HONESTY MONTH: DAY 13: “You’re only responsible for being honest, not for someone else’s reaction to your honesty.” ― Kelli Jae Baeli
Most of us are codependent. There are so few of us who are not also very dysfunctional at every level of human interaction. We will seek out others who can and will dance this dance with us. It is the fiber of all our interface with the world around us.
It keeps us in patterns of manipulation and coercion with each other in damaging ways. Telling the truth in these relationships is very damaging. We take responsibility for others’ feelings and how they react to our truth.
I can only be me. If that is displeasing to you, it is because it serves you better for me to be someone or something else. That is not okay for either of us.
It takes great strength to let others dislike us. It takes a great deal of personal integrity to be able to walk away from what others want of us or to be told that we are somehow wrong when we are being the best version of ourselves we can be.
Learning to stand apart from these enmeshed relationships with others, risking their disapproval or scorn is a challenge for a codependent. We base our worth on the views and opinions of others. This is not okay. There may be a story around all of this, but it MUST cease, or we are feeding the diseased parts of us and them.
Freedom means I clean up my side of the street and let you work on yours. I could help you, but that will not bring you the satisfaction I receive when I clean up my own. It is crippling to let you believe that you cannot do it on your own.
You probably don’t want to, but that kind of cleaning is not yours. Now you have no ownership of the process. Therefore, it is crippling you when I do that. If I do anything for you, it is to allow you to be a witness to the ways in which I become self-determined and self-actualized.
Nothing is going to help you but that. I can show you and I can tell you how I did it, but you are going to have to do it for yourself.
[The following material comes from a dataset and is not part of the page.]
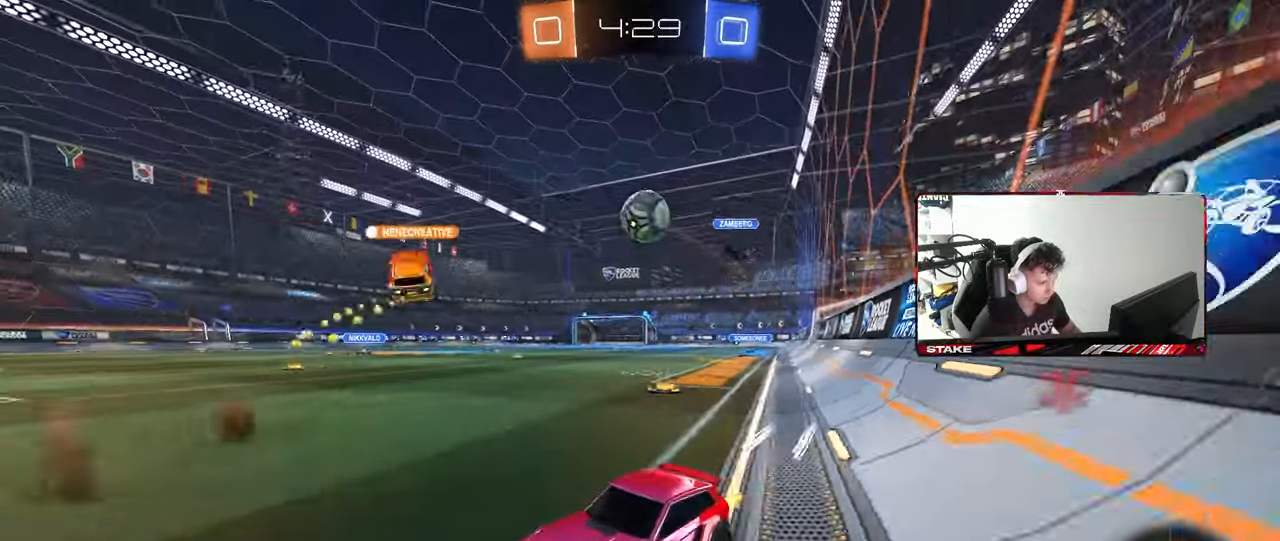
{"keys": ["d", "w"], "mouse": [], "mouse_move": "still", "events": [[133, "d", "down"], [233, "d", "up"], [283, "d", "down"], [317, "shift", "down"], [417, "shift", "up"]]}
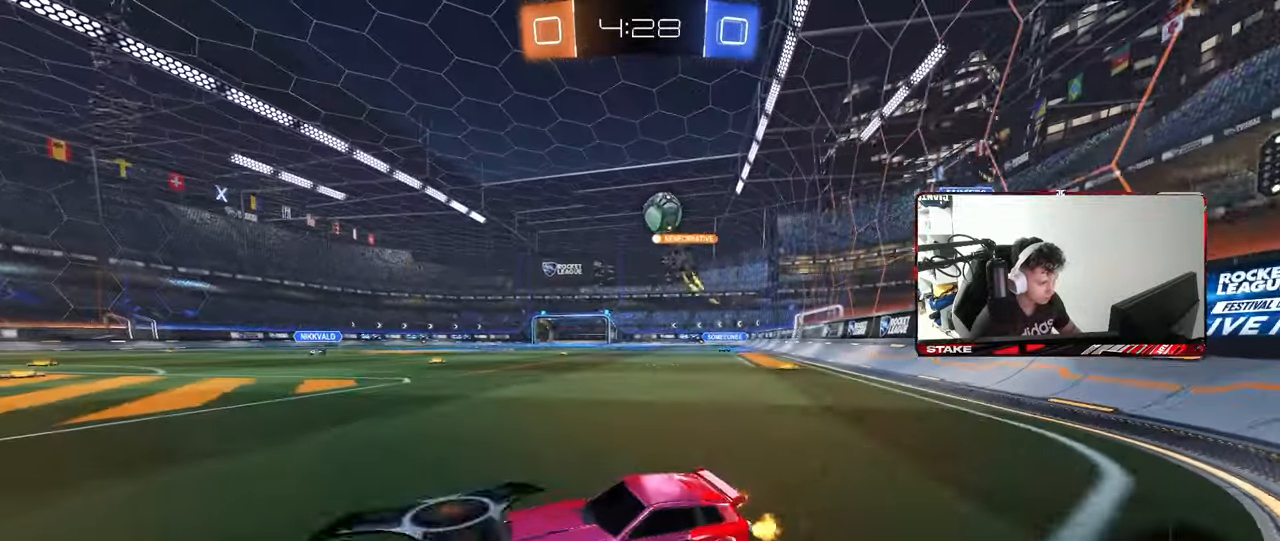
{"keys": ["d", "w"], "mouse": [], "mouse_move": "still", "events": [[150, "d", "up"], [483, "d", "down"]]}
One of the greatest joys in the world is to watch a sponsee take responsibility for their own shit. It is great to give them this tool of freedom, but watching them pick it up and own it is priceless. I love these steps, and Step 4 is the greatest of them all.
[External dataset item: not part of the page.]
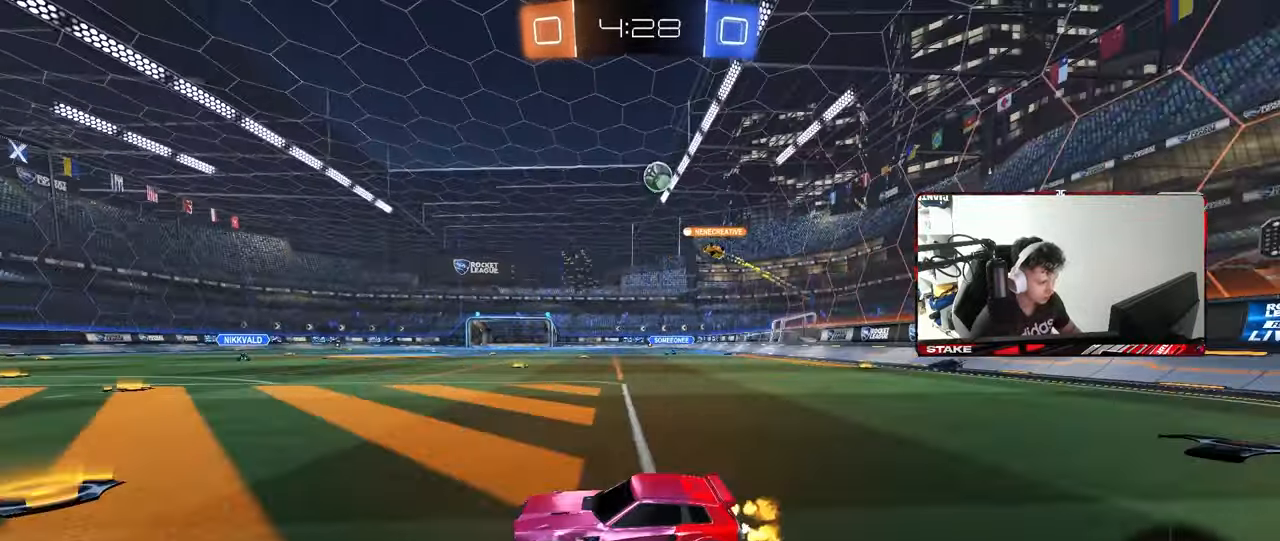
{"keys": ["s"], "mouse": [], "mouse_move": "still", "events": [[217, "w", "up"], [317, "d", "up"], [400, "s", "down"]]}
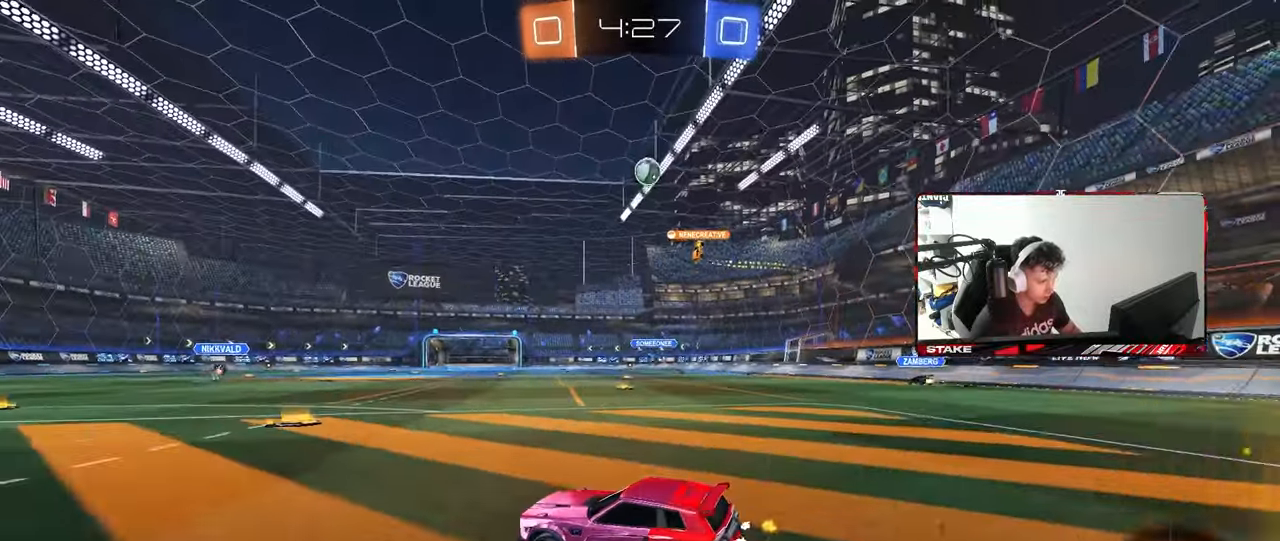
{"keys": ["d", "w"], "mouse": [], "mouse_move": "still", "events": [[50, "s", "up"], [233, "w", "down"], [283, "d", "down"]]}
When I can own ME, I can own me. There is nothing better. When I quit laying blame on others and the world around me, I get ownership. Of my attitudes, my beliefs, my behaviors and all that goes along with that. If I don’t like any of that, I can work on changing. You can’t do it to me, and you can’t do it for me. Only I can claim freedom. And I cannot take any credit (or blame) for what you think or feel about any of it.